Deputy Toibin continued: “The Irish government swore that after the EU budget deal, Ireland would be top of the queue in terms of receiving funding. Despite our vulnerability and proximity building, we only received €250 million more than the Netherlands. Our farmers, fishermen, our businesses are heavily reliant on Britain as a trading partner, and are more vulnerable to the ramifications of Brexit compared to their Dutch counterparts. This is the issue with the Brexit Buffer Fund, it is the division of €5 billion in funding amongst 27 states. It undercuts and underfunds Ireland’s needs to ensure every member state receives an allocation of funding. €1 billion will not recoup the losses of our fishermen or help our farmers or make it easier for border businesses to continue their trade both sides of the border. It is unquestionable that Ireland is the most vulnerable to Brexit by a country mile, the allocation of funding certainly does not reflect that fact.”

However, Irish Farmers Association president, Tim Cullinan, said the announcement that Ireland will receive over €1bn, or 25 per cent, from the EU Brexit fund in 2021 is clear recognition that we are most exposed to the fallout from Brexit.

Tim Cullinan said when it comes to allocating the funding, the impact on the agri-food sector will have to be central to any decisions.

“We will be making a strong case for funding to go directly to farmers who will take the brunt of any fallout from currency fluctuations and trade and logistical issues that will arise once the deal reached before Christmas works its way through the system,” he said.

“We have real concerns about how non-tariff barriers will impact on our ability to keep trade flows moving. Green Lanes have been implemented previously for food exports. These must be prioritised to allow us reach our markets,” he said.

Tim Cullinan also said the longer-term implication for our food exports could be the flooding of the UK market by cheap imports. “Farmers here on the island of Ireland and in the UK are steadfast in their view of standards,” he said.

"We know the UK agenda is to offer access to their food market to Australia, New Zealand Canada, the US and the Mercosur countries of South America in exchange for trade deals with those countries. If that happens, then the value of the UK market for Irish food exports will be cut and Irish farmers will suffer huge income losses, with knock-on effects on EU markets. The level playing field provisions built into this deal by the EU must stop any race to the bottom."

ICSA president Edmond Phelan has welcomed the announcement made by Minister Simon Coveney that Ireland is set to receive €1.05 billion in 2021 under the EU’s Brexit Adjustment Reserve.

He said: “News that the EU Commission has proposed that 25% of this important fund should be allocated to Ireland is testament to the fact that Ireland has been, and continues to be, the country most exposed to the economic fallout from Brexit.”

“ICSA is committed to ensuring that Irish cattle and sheep farmers receive a substantial piece of this fund. Uncertainty around Brexit has severely impacted prices since the referendum was passed in 2016. Those sectors are now in year five of wrangling with the severe economic repercussions of Brexit and must certainly now be a priority when it comes to allocating these supports.”

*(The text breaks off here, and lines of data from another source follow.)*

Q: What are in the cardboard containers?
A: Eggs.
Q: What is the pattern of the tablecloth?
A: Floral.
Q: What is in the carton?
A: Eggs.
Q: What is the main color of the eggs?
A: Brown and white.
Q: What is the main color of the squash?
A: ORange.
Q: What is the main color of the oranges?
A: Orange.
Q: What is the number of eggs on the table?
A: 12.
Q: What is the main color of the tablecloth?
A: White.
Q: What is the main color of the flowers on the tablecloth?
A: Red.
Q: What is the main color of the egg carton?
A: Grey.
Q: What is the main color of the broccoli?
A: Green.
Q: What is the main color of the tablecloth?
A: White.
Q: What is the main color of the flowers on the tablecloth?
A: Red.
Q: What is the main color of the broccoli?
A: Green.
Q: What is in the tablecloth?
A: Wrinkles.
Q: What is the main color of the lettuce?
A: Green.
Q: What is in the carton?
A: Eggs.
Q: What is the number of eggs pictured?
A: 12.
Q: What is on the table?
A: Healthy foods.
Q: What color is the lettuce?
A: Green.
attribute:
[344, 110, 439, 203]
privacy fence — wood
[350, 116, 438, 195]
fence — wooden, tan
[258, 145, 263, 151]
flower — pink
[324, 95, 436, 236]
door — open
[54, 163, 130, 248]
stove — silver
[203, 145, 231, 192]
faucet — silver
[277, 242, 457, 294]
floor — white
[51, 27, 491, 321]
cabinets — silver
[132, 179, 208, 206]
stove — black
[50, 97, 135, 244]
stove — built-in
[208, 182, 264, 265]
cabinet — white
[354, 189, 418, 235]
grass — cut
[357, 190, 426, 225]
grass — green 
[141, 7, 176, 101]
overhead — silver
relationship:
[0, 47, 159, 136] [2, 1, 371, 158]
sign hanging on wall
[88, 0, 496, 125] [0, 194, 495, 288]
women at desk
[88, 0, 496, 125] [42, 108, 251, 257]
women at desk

Mr Phelan said the signing of the Brexit trade deal in December has not eliminated the potential for Brexit to continue to impact prices for the foreseeable future. “The deal has not signalled the end of the Brexit disruption faced by cattle and sheep farmers. The UK has long since been our biggest market and the threat of that market being displaced by cheaper imports from around the world remains.”